Details
-
Bug
-
Resolution: Cannot Reproduce
-
Critical
-
None
-
Lustre 2.6.0
-
3
-
14529
Description
After our stress testing this weekend, we are unable to delete some (perhaps any?) of the files on a particular OST (OST 38). All of them give EINVAL.
For example:
[root@galaxy-esf-mds008 tmp]# rm -f posix_shm_open
rm: cannot remove `posix_shm_open': Invalid argument
[root@galaxy-esf-mds008 tmp]# lfs getstripe posix_shm_open
posix_shm_open
lmm_stripe_count: 1
lmm_stripe_size: 1048576
lmm_pattern: 1
lmm_layout_gen: 0
lmm_stripe_offset: 38
obdidx objid objid group
38 907263 0xdd7ff 0
However, OST 38 (OST0027) is showing up in lctl dl, and as far as I know, there are no issues with it. (The dk logs on the OSS don't show any issues.)
Here's the relevant part of the log from MDT000:
00000004:00020000:2.0:1402947131.685511:0:25039:0:(lod_lov.c:695:validate_lod_and_idx()) esfprod-MDT0000-mdtlov: bad idx: 38 of 64
00000004:00000001:2.0:1402947131.685513:0:25039:0:(lod_lov.c:757:lod_initialize_objects()) Process leaving via out (rc=18446744073709551594 : -22 : 0xffffffffffffffea)
00000004:00000010:2.0:1402947131.685515:0:25039:0:(lod_lov.c:782:lod_initialize_objects()) kfreed 'stripe': 8 at ffff8807fc208a00.
00000004:00000001:2.0:1402947131.685516:0:25039:0:(lod_lov.c:788:lod_initialize_objects()) Process leaving (rc=18446744073709551594 : -22 : ffffffffffffffea)
00000004:00000001:2.0:1402947131.685519:0:25039:0:(lod_lov.c:839:lod_parse_striping()) Process leaving (rc=18446744073709551594 : -22 : ffffffffffffffea)
00000004:00000001:2.0:1402947131.685520:0:25039:0:(lod_lov.c:885:lod_load_striping_locked()) Process leaving (rc=18446744073709551594 : -22 : ffffffffffffffea)
00000004:00000001:2.0:1402947131.685522:0:25039:0:(lod_object.c:2754:lod_declare_object_destroy()) Process leaving (rc=18446744073709551594 : -22 : ffffffffffffffea)
00000004:00000001:2.0:1402947131.685524:0:25039:0:(mdd_dir.c:1586:mdd_unlink()) Process leaving via stop (rc=18446744073709551594 : -22 : 0xffffffffffffffea)

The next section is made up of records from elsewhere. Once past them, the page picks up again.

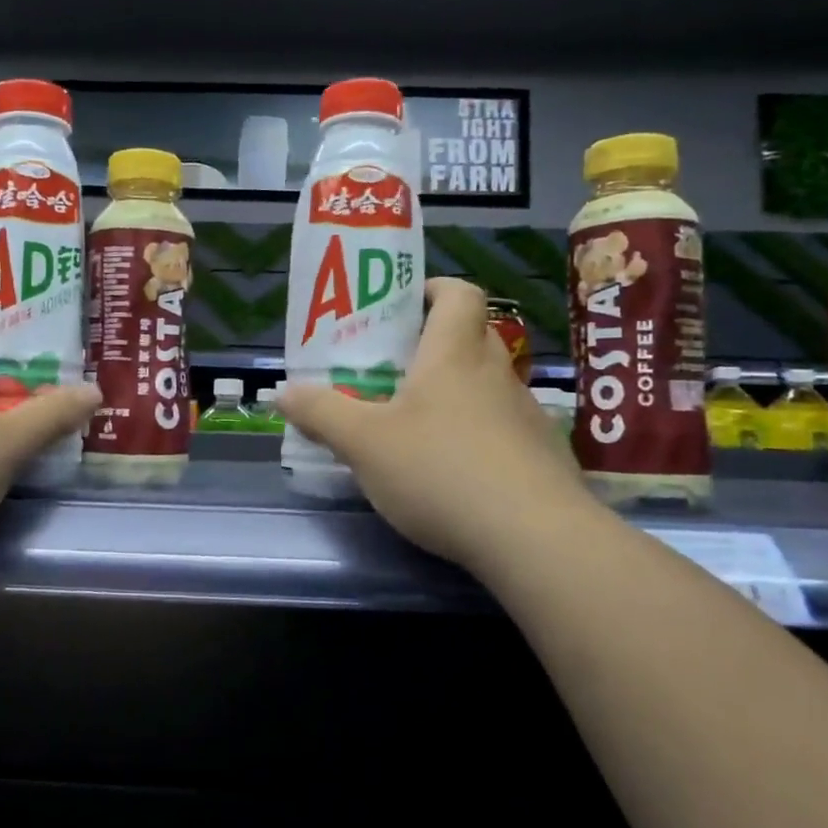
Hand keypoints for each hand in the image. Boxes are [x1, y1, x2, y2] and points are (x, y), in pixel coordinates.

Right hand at [280, 278, 588, 568]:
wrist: (535, 539)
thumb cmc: (440, 471)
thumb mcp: (363, 443)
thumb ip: (320, 414)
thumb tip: (283, 392)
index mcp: (454, 355)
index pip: (459, 294)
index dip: (434, 289)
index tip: (403, 306)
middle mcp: (496, 375)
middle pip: (474, 335)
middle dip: (437, 342)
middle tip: (397, 367)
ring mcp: (527, 416)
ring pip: (490, 385)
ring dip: (459, 392)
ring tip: (420, 424)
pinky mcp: (544, 457)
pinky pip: (507, 428)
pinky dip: (481, 435)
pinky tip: (457, 472)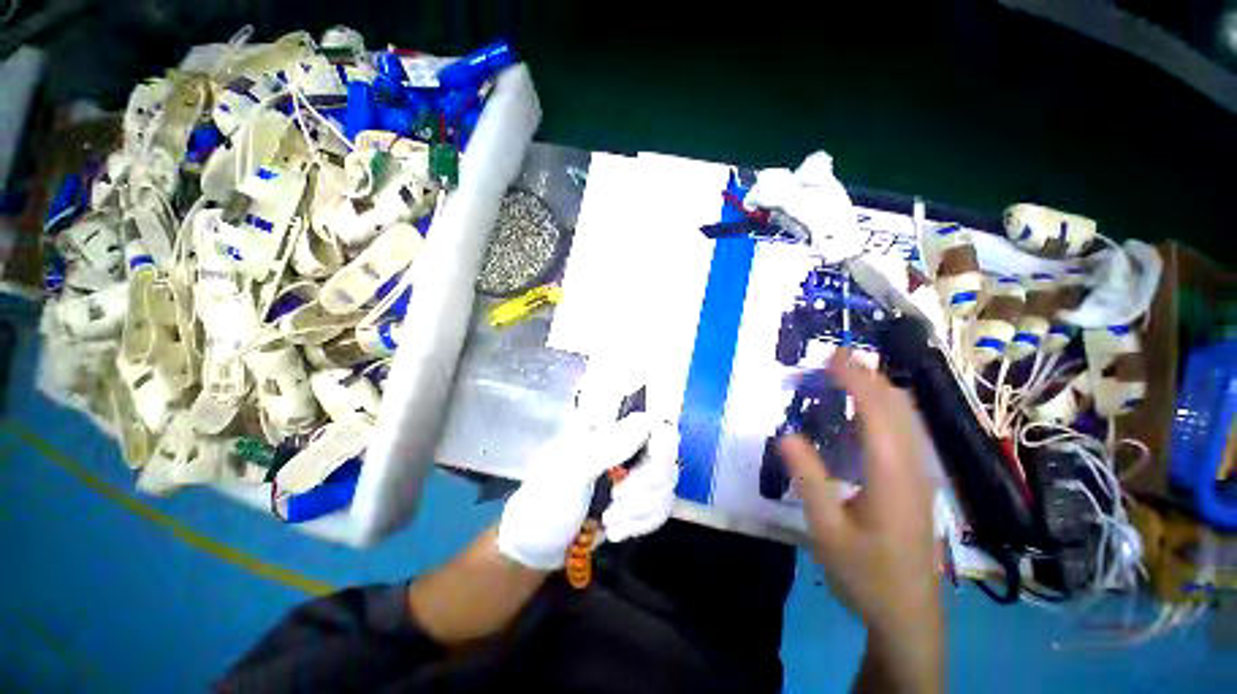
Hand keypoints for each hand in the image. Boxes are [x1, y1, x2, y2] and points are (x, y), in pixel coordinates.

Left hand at [497, 412, 679, 569]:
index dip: (657, 444)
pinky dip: (644, 522)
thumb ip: (604, 447)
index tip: (639, 470)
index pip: (650, 420)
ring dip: (641, 509)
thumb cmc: (545, 502)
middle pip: (666, 452)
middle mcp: (625, 443)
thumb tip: (645, 424)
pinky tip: (619, 530)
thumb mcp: (567, 473)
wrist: (539, 546)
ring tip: (610, 521)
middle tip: (616, 500)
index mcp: (605, 428)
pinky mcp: (641, 496)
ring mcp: (635, 469)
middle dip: (645, 486)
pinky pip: (664, 504)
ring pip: (668, 481)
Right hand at [778, 349, 941, 689]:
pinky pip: (906, 432)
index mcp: (891, 474)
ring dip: (878, 390)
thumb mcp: (827, 530)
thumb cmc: (865, 574)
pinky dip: (885, 410)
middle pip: (898, 407)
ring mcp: (920, 475)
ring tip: (846, 377)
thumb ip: (808, 479)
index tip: (832, 356)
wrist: (908, 615)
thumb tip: (785, 434)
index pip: (876, 412)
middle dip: (868, 377)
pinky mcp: (918, 484)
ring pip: (907, 418)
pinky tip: (864, 415)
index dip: (855, 379)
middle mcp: (913, 467)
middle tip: (834, 360)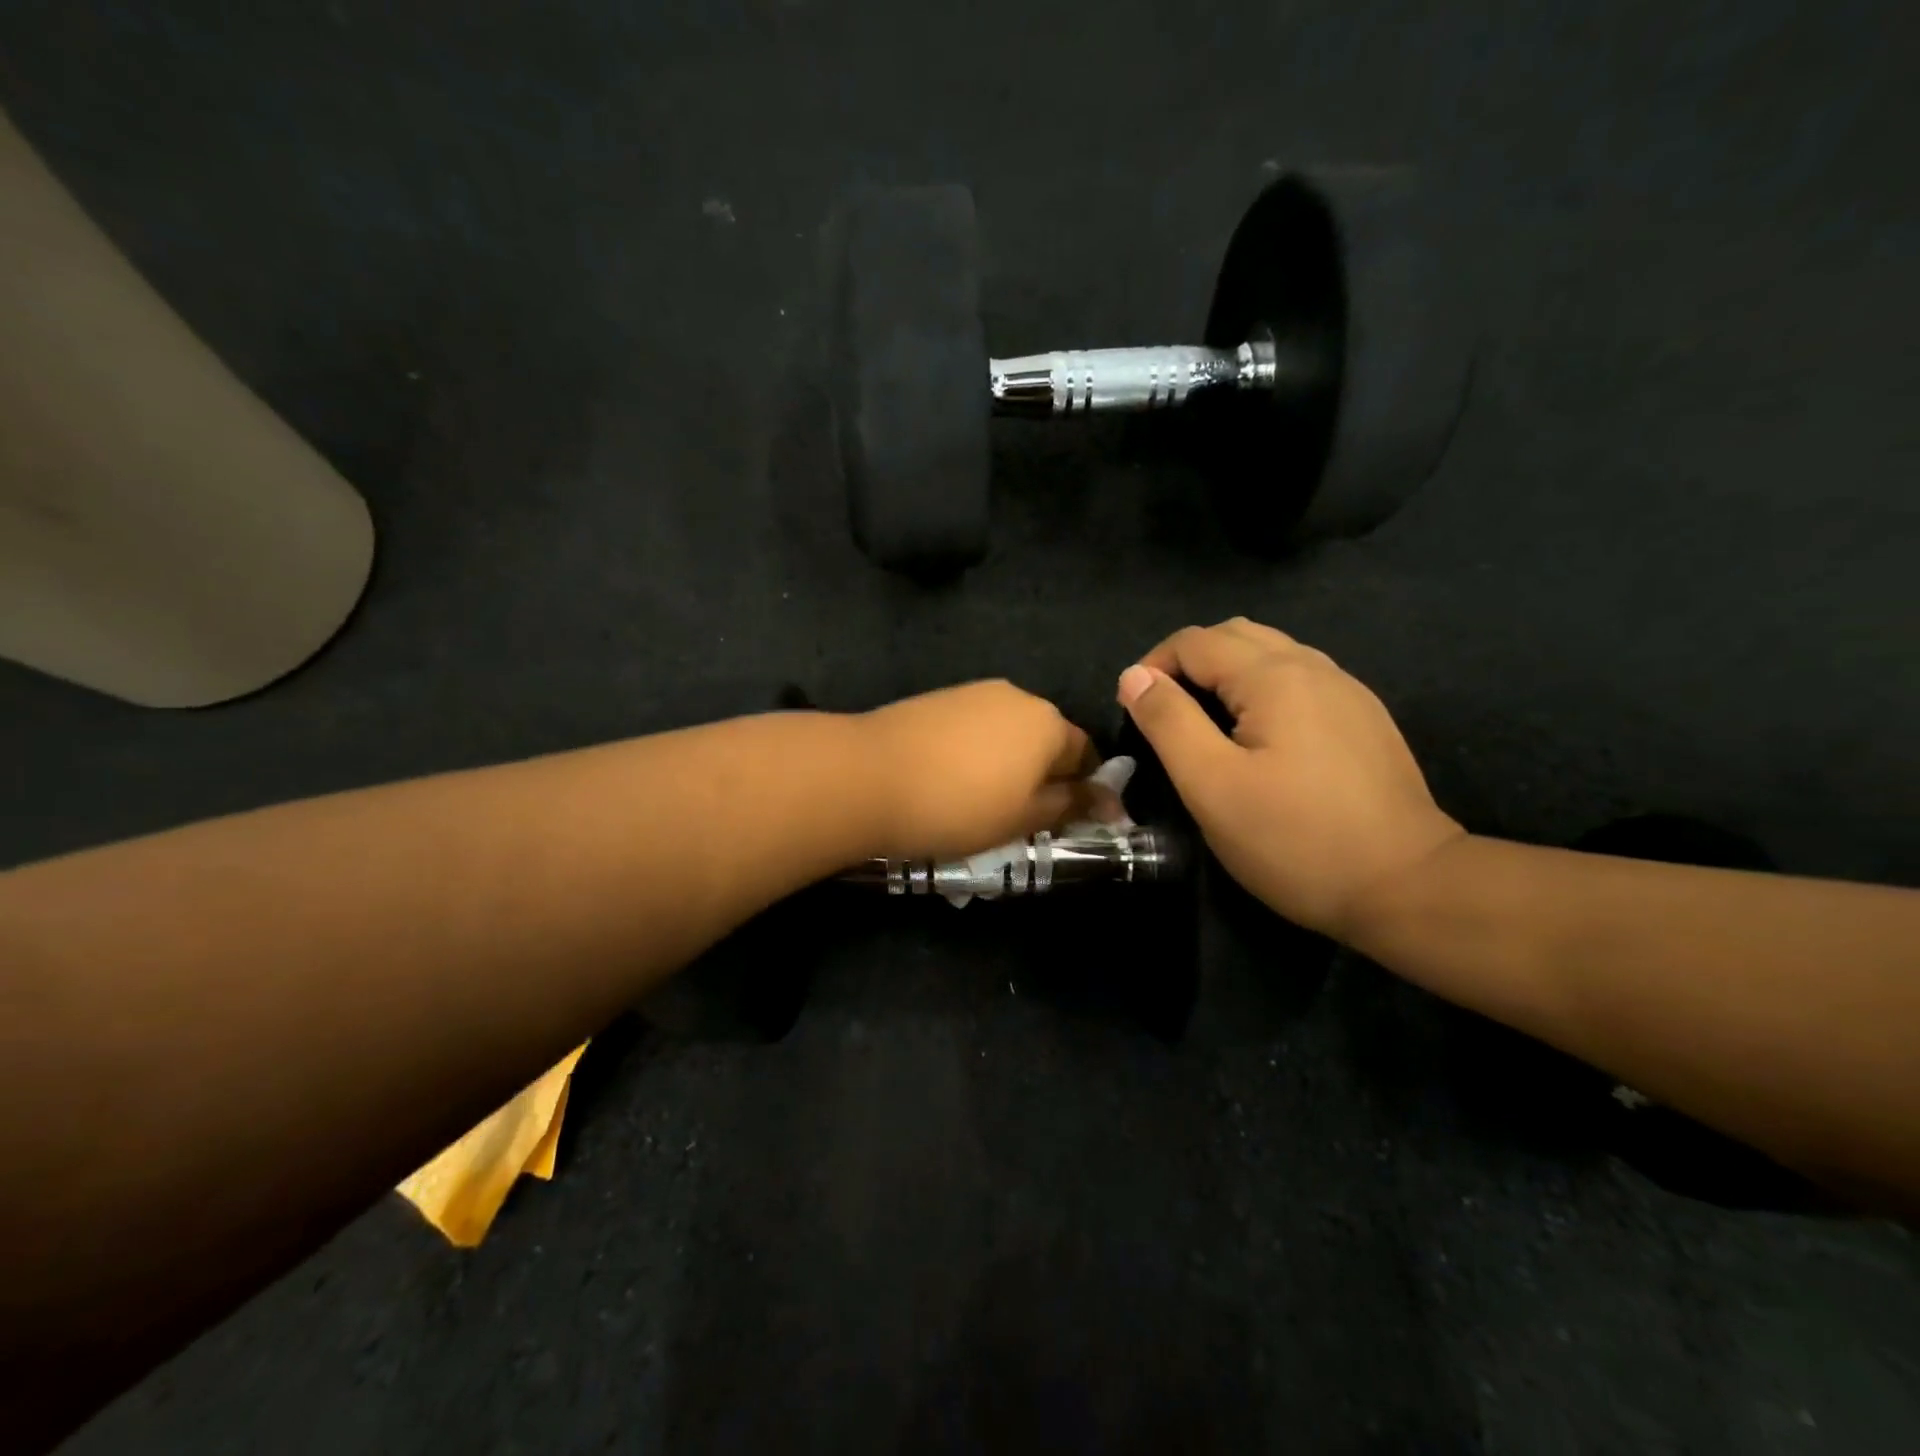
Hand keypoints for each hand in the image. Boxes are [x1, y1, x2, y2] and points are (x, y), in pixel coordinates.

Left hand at [856, 680, 1097, 860]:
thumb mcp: (1023, 819)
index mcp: (1049, 722)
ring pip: (1007, 733)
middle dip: (1043, 775)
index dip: (1085, 790)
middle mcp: (1017, 696)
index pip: (1086, 754)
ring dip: (1008, 763)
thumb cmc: (959, 806)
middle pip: (1046, 739)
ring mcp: (973, 692)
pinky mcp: (938, 698)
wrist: (867, 776)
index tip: (1071, 823)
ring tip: (982, 801)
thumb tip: (1109, 800)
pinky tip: (951, 779)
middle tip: (1024, 818)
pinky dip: (975, 752)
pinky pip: (973, 728)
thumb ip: (1070, 805)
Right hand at [1117, 618, 1463, 938]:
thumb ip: (1169, 722)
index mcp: (1273, 676)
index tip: (1132, 709)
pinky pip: (1299, 678)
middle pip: (1235, 635)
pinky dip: (1260, 687)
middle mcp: (1314, 667)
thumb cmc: (1293, 839)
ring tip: (1204, 719)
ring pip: (1271, 653)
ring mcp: (1346, 691)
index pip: (1196, 641)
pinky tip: (1258, 734)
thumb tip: (1135, 676)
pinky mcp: (1363, 718)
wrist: (1406, 885)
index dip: (1153, 665)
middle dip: (1188, 660)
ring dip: (1225, 671)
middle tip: (1164, 710)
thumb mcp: (1211, 785)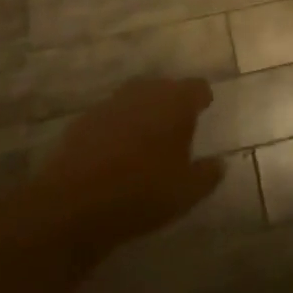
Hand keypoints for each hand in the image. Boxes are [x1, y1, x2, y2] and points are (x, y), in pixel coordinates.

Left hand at [30, 77, 220, 268]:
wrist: (73, 204)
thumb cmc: (142, 192)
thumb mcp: (187, 191)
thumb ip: (208, 174)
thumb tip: (220, 163)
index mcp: (174, 102)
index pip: (196, 87)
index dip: (201, 98)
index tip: (204, 110)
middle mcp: (143, 93)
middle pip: (163, 88)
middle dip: (171, 103)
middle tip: (178, 126)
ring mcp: (109, 105)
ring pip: (134, 100)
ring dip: (142, 114)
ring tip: (148, 140)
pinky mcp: (82, 122)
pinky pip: (109, 118)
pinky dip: (117, 129)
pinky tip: (117, 153)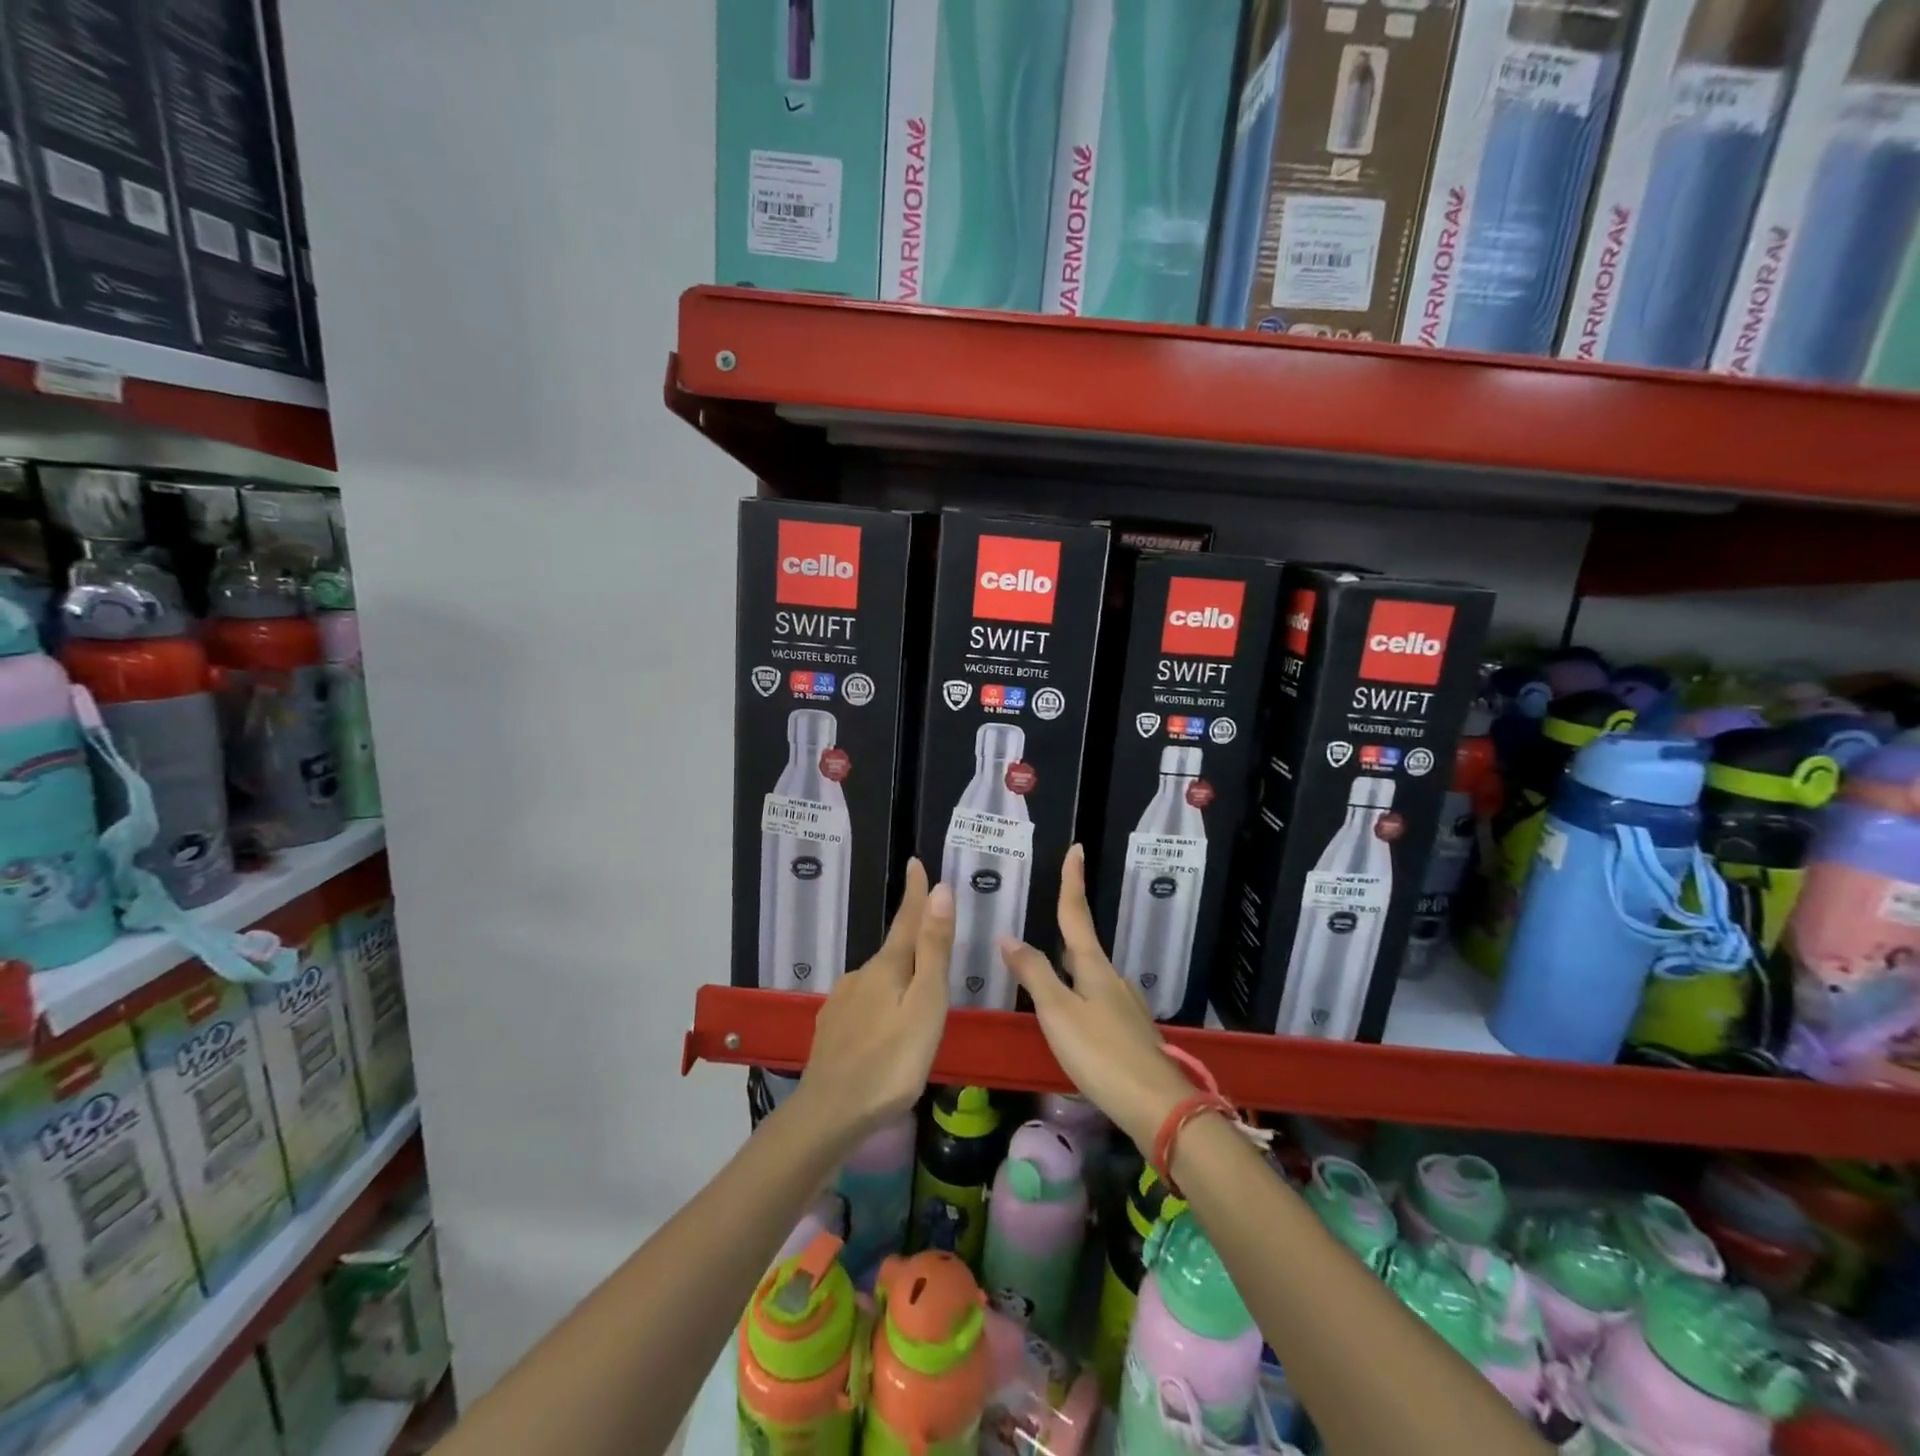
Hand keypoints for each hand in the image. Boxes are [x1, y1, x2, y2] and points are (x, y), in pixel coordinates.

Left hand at [793, 859, 952, 1149]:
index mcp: (887, 966)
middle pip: (894, 952)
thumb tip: (940, 890)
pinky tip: (884, 1030)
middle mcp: (860, 975)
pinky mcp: (832, 1028)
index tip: (916, 862)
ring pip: (878, 981)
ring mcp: (841, 1002)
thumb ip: (933, 950)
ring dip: (898, 981)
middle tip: (936, 950)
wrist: (830, 1113)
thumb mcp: (925, 1004)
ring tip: (916, 1002)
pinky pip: (863, 1005)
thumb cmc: (891, 1061)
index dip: (915, 892)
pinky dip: (880, 1007)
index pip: (906, 919)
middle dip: (914, 945)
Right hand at [999, 845, 1193, 1151]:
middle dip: (1068, 924)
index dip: (1072, 881)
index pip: (1076, 914)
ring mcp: (1124, 1005)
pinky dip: (1077, 993)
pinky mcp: (1128, 1032)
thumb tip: (1008, 936)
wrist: (1156, 1105)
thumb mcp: (1058, 1012)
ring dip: (1069, 963)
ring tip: (1048, 965)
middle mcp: (1112, 979)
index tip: (1076, 849)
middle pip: (1083, 944)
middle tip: (1050, 910)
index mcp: (1094, 967)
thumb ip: (1034, 974)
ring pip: (1090, 974)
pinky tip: (1070, 1014)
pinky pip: (1096, 999)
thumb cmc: (1101, 1053)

I don't know for certain if this is related to DNE2 or not, but this is not an error I've seen before. The file system and objects are still around, so I can provide further data if needed.
Any thoughts?
Attachments
Issue Links
- is related to
-
LU-5233 2.6 DNE stress testing: (lod_object.c:930:lod_declare_attr_set()) ASSERTION( lo->ldo_stripe ) failed
-
- Resolved
-
Since we can not reproduce the problem locally, I can not figure out why the config log is "corrupted". If it happens again in DNE testing, please remember what's the step to reproduce it. We will probably have more ideas.